| Supplied material |
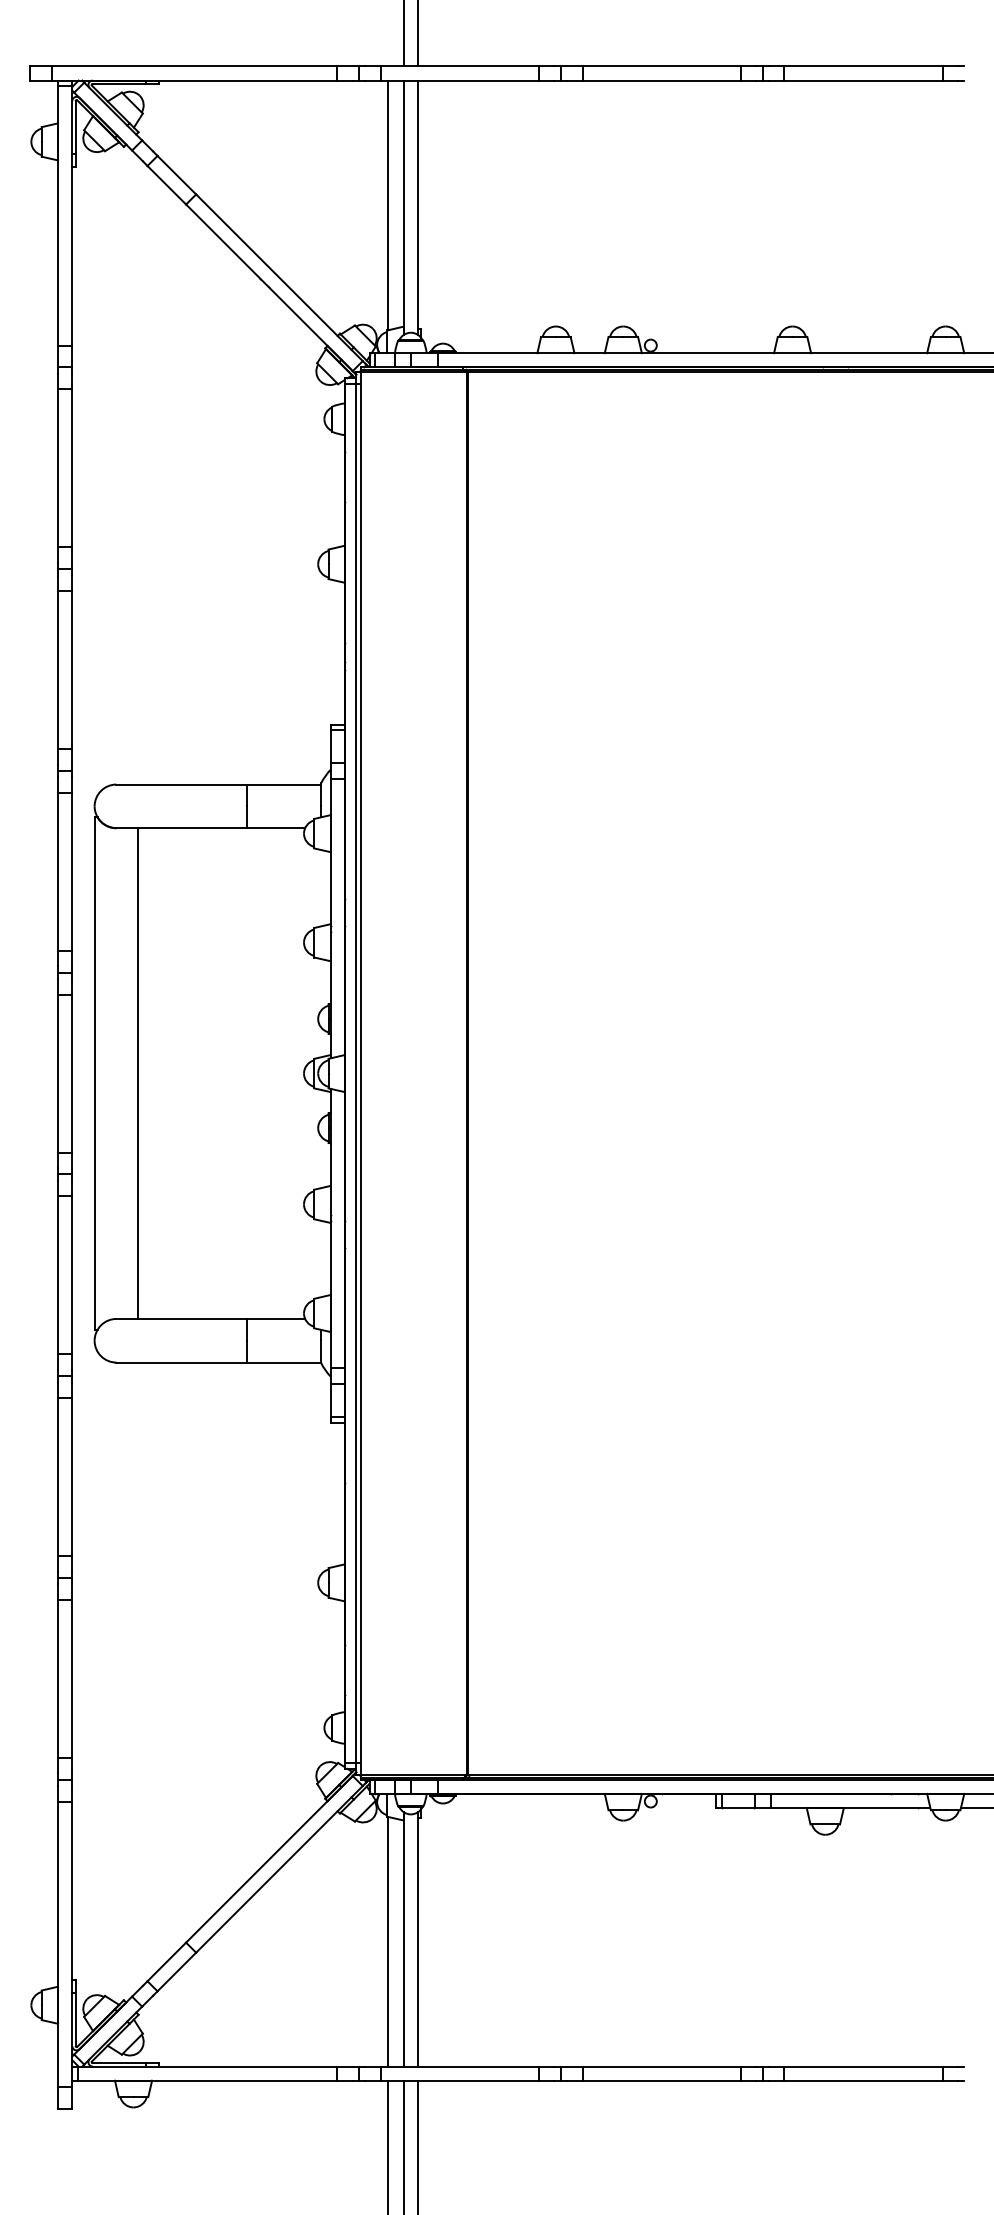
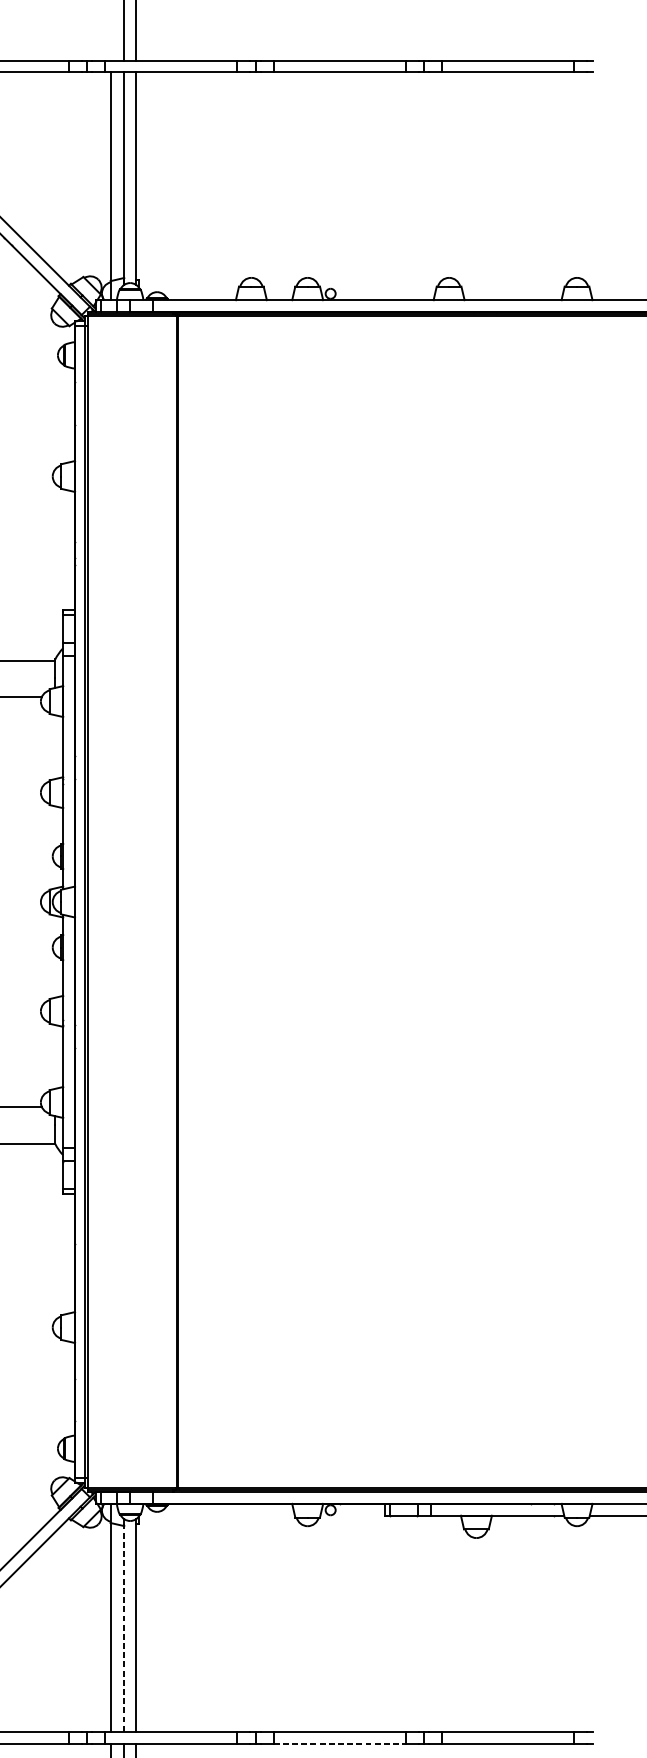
line: (403, 1938) -> (124, 1624), solid -> dashed
line: (662, 2080) -> (340, 1743), solid -> dashed

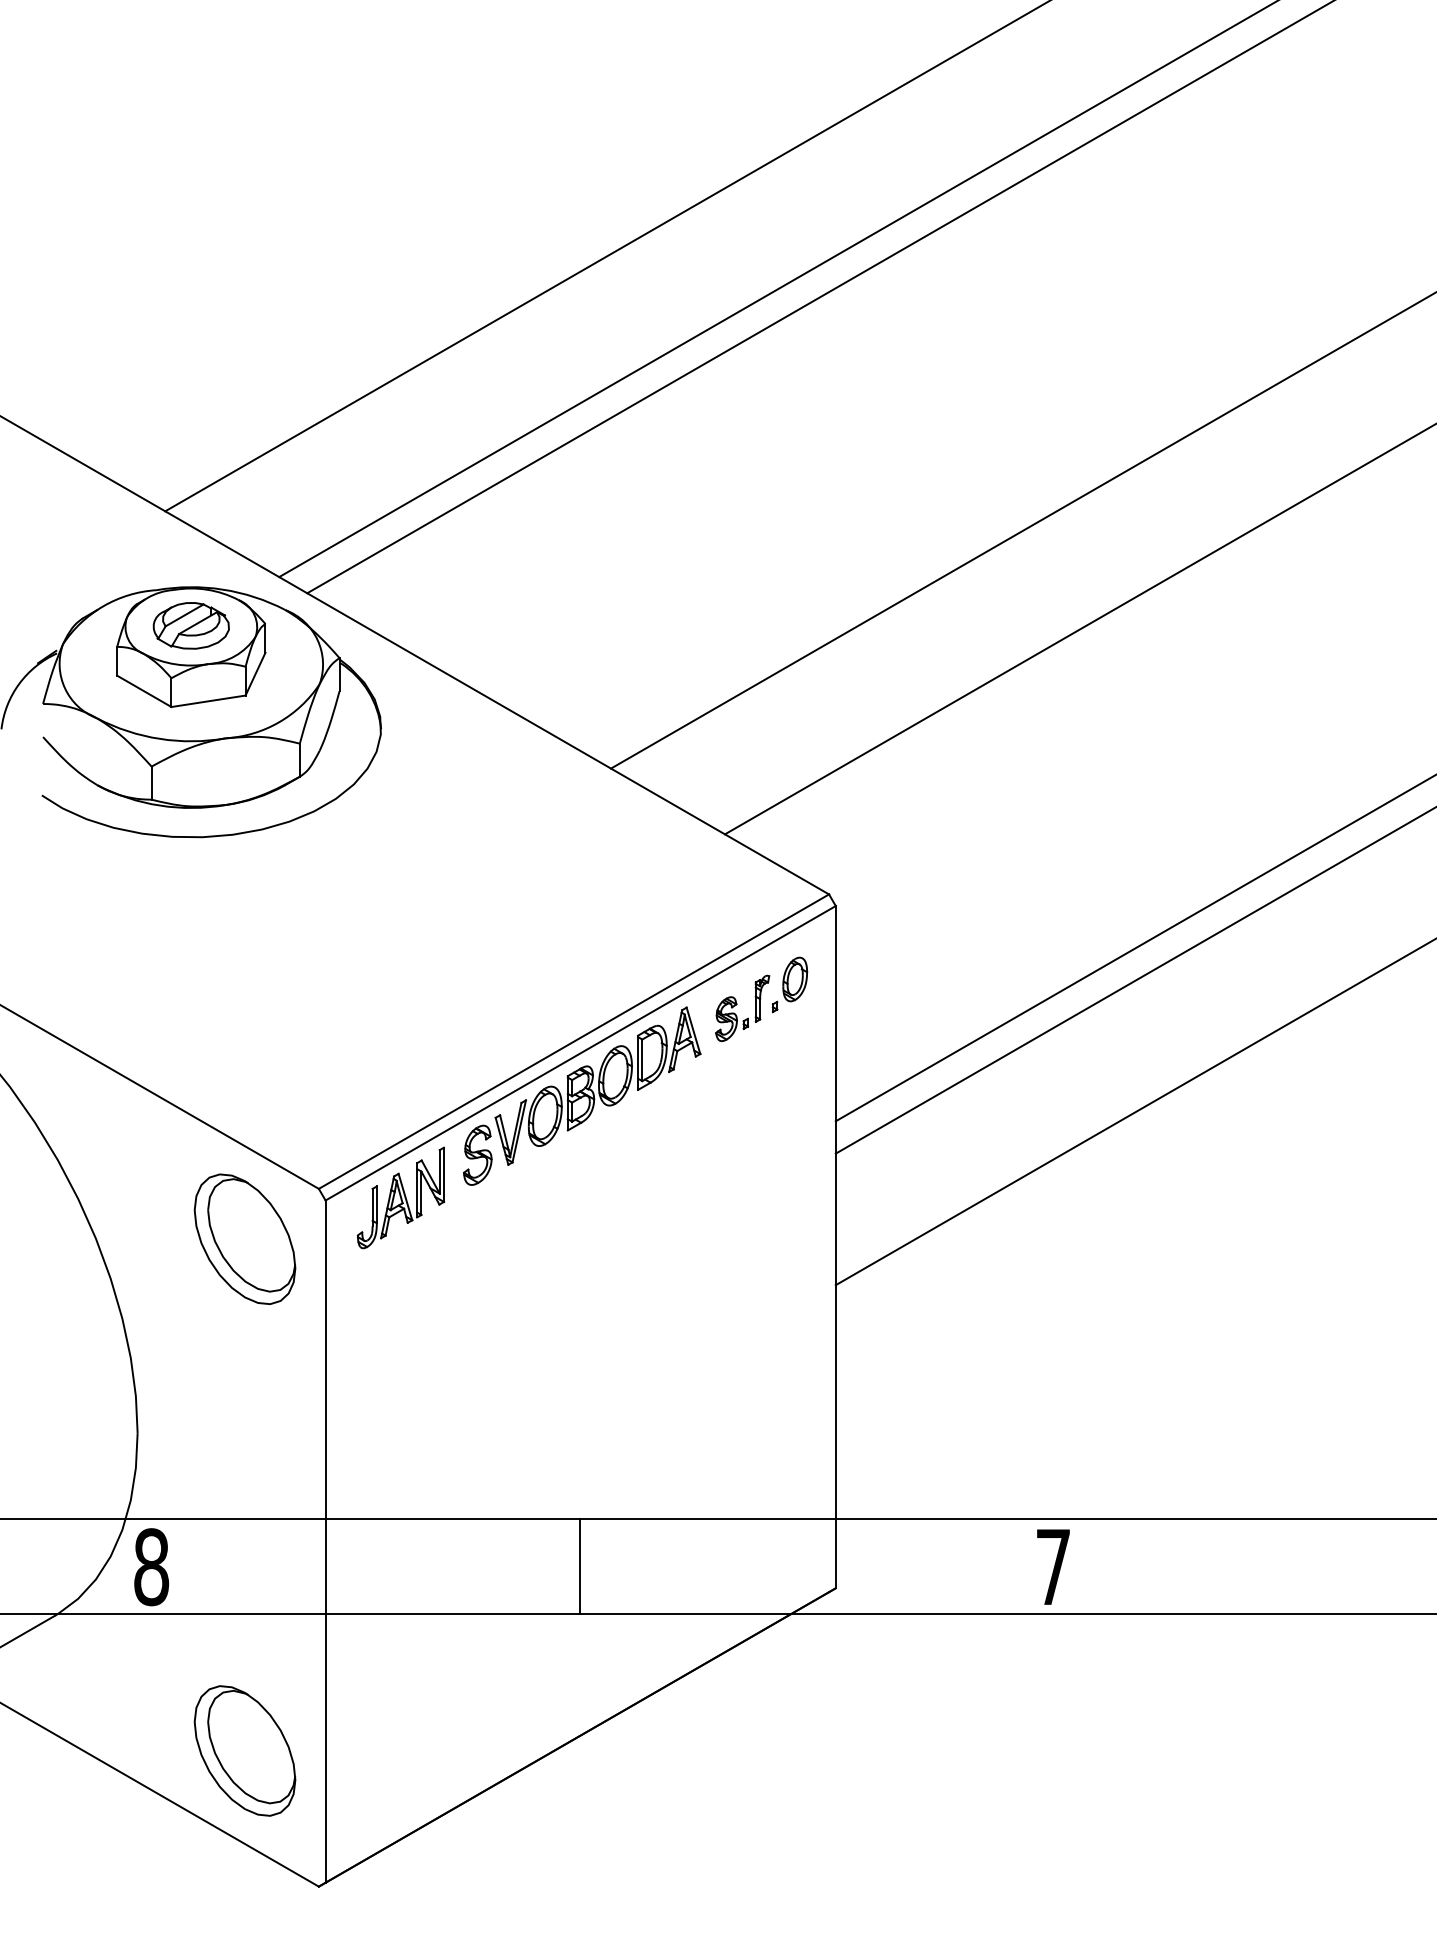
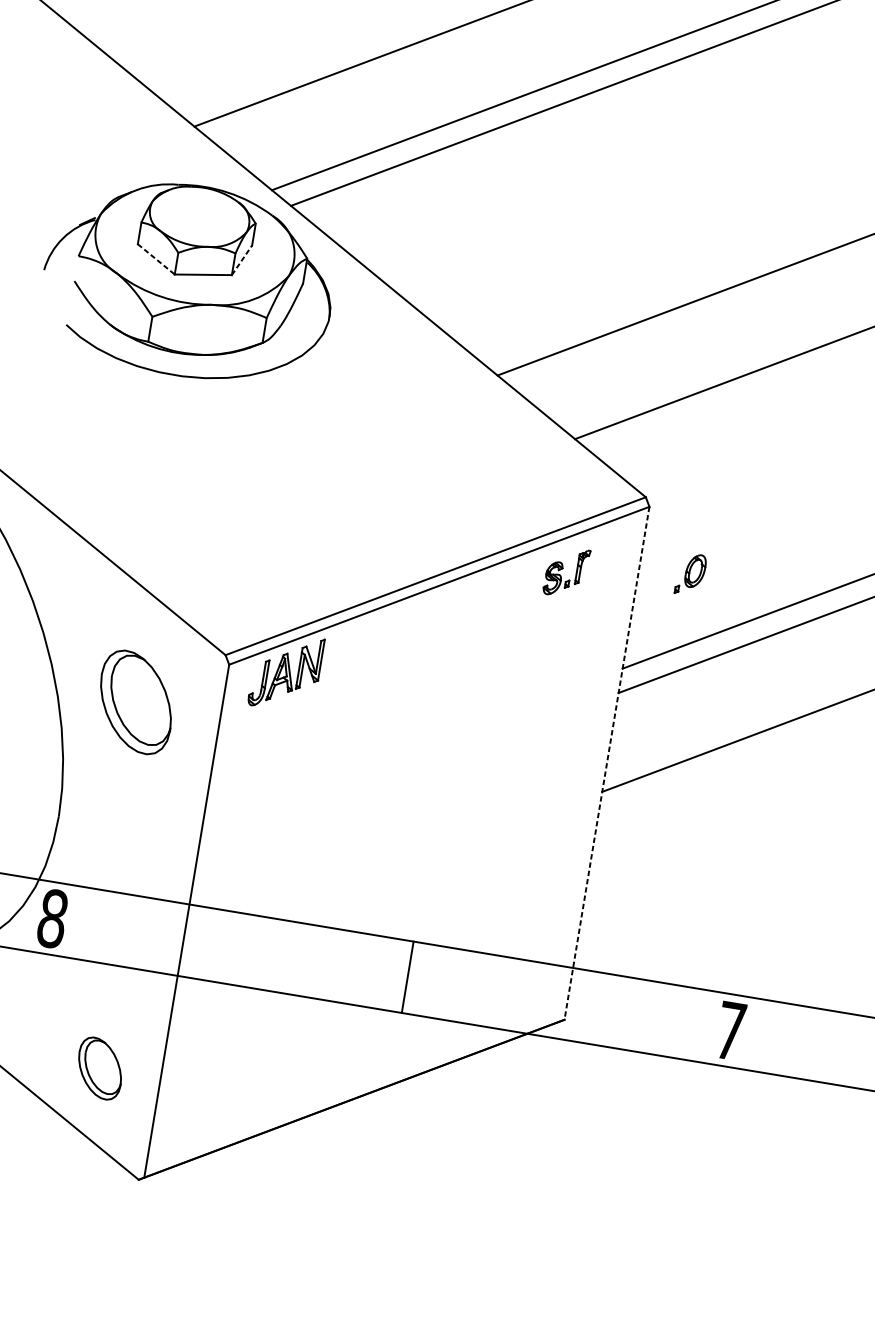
part: (190, 625) -> (199, 215), removed
line: (255, 674) -> (241, 260), solid -> dashed
line: (144, 691) -> (156, 259), solid -> dashed
part: (789, 984) -> (690, 574), moved
part: (582, 1095) -> (435, 617), removed
part: (244, 1238) -> (135, 701), moved
line: (835, 1247) -> (606, 763), solid -> dashed
line: (579, 1566) -> (407, 976), moved
part: (244, 1750) -> (99, 1068), size x0.6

| Instruction |
The whole listing should be restated word for word, with no pictures.

| Task solution |
line: (403, 1938) -> (124, 1624), solid -> dashed
line: (662, 2080) -> (340, 1743), solid -> dashed

part: (190, 625) -> (199, 215), removed
line: (255, 674) -> (241, 260), solid -> dashed
line: (144, 691) -> (156, 259), solid -> dashed
part: (789, 984) -> (690, 574), moved
part: (582, 1095) -> (435, 617), removed
part: (244, 1238) -> (135, 701), moved
line: (835, 1247) -> (606, 763), solid -> dashed
line: (579, 1566) -> (407, 976), moved
part: (244, 1750) -> (99, 1068), size x0.6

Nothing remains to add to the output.